Embora a estimulação cerebral profunda não cure nem impeça a progressão da doença, ela é poderosa no controle dos sintomas motores e diversos outros sintomas ditos não motores (dor, fadiga, sintomas de ansiedade e depressão entre outros) , consequentemente, consegue devolver autonomia, independência e qualidade de vida a quem sofre com a Doença. Muitos pacientes relatam que ‘nasceram de novo’ após o procedimento, provavelmente pelo bem estar geral e a redução de vários sintomas. Conheça, a seguir, o que é a estimulação cerebral profunda, como funciona o procedimento e os principais benefícios da cirurgia.

 


O que é a estimulação cerebral Profunda (DBS – Deep Brain Stimulation do Inglês)?

 

A técnica de estimulação cerebral profunda (DBS) se utiliza de diminutas estimulação elétrica para tratar condições neurológicas como a doença de Parkinson (DP), tremor essencial, distonia, esclerose múltipla entre outras doenças. O DBS é aplicado para tratar principalmente distúrbios do movimento, como tremores, rigidez, dificuldade para andar e lentidão de movimento (bradicinesia). Embora não cure essas doenças, o DBS pode aliviar os sintomas e reduzir a quantidade de medicamentos necessários.

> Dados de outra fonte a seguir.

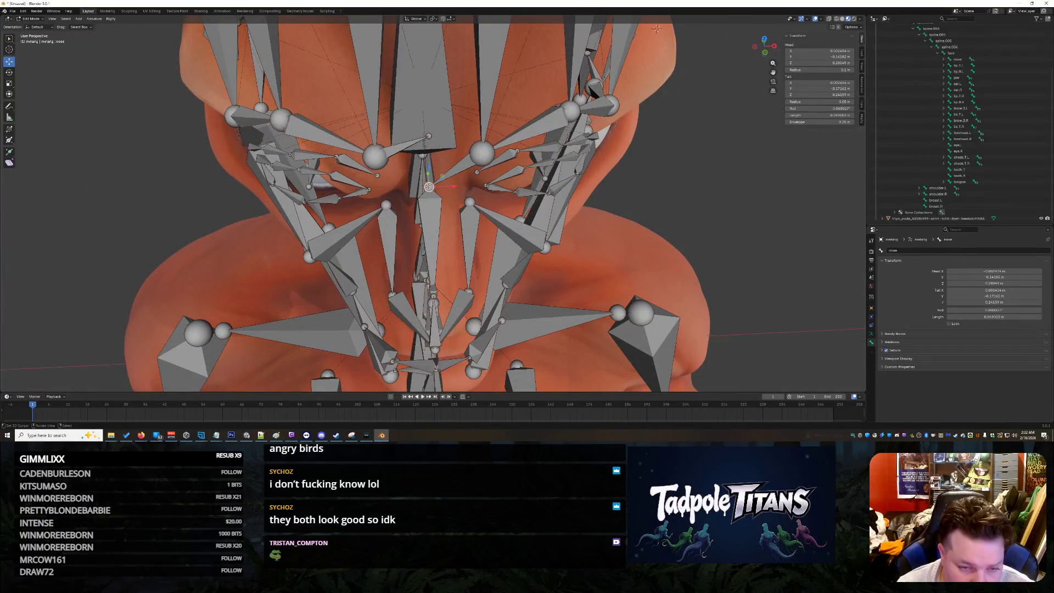
click(429, 135)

O DBS é aplicado por eletrodos muito delicados e por isso não danifica nem lesa o tecido cerebral. Em vez disso, bloqueia os sinais defeituosos que causam tremores e outros sintomas. Na doença de Parkinson, pela falta de dopamina, existe dificuldade na comunicação entre as estruturas cerebrais que , em rede, controlam o movimento. Essa alteração causa hiperatividade de certos núcleos cerebrais comparados a um ruído ou interferência como ocorre na transmissão de rádio e telecomunicações. A estimulação controlada reduz essa hiperatividade e consequentemente retira o ruído restabelecendo a transmissão de informação neural e consequente retorno controle do movimento. Assim, o tratamento consiste na estimulação elétrica em diversas regiões do cérebro, por anos sem interrupção. A corrente elétrica utilizada é muito pequena – feita em pontos estratégicos do cérebro por meio de implante dos eletrodos, que são, na sua maioria, profundos.


Existem diversas regiões, ou seja pequenos núcleos localizados na profundidade do cérebro como pontos específicos do tálamo, da região subtalâmica, do globo pálido entre outras. Por baixo da pele, os eletrodos são conectados a um neuroestimulador, conhecido também como marca-passo. Ele é uma espécie de microchip com uma bateria blindada, do tamanho de uma caixa de fósforos. Este, em geral, é implantado sob pele no peito logo abaixo da clavícula. Nenhuma parte do sistema fica aparente e permite que a pessoa tenha uma vida normal. Quando o sistema é ligado, a estimulação elétrica modifica o funcionamento dos neurônios à sua volta, aliviando os sintomas da doença, como tremores, movimentos involuntários e rigidez.

 

Dr. Erich Fonoff Responde: Quem é candidato à cirurgia de Parkinson?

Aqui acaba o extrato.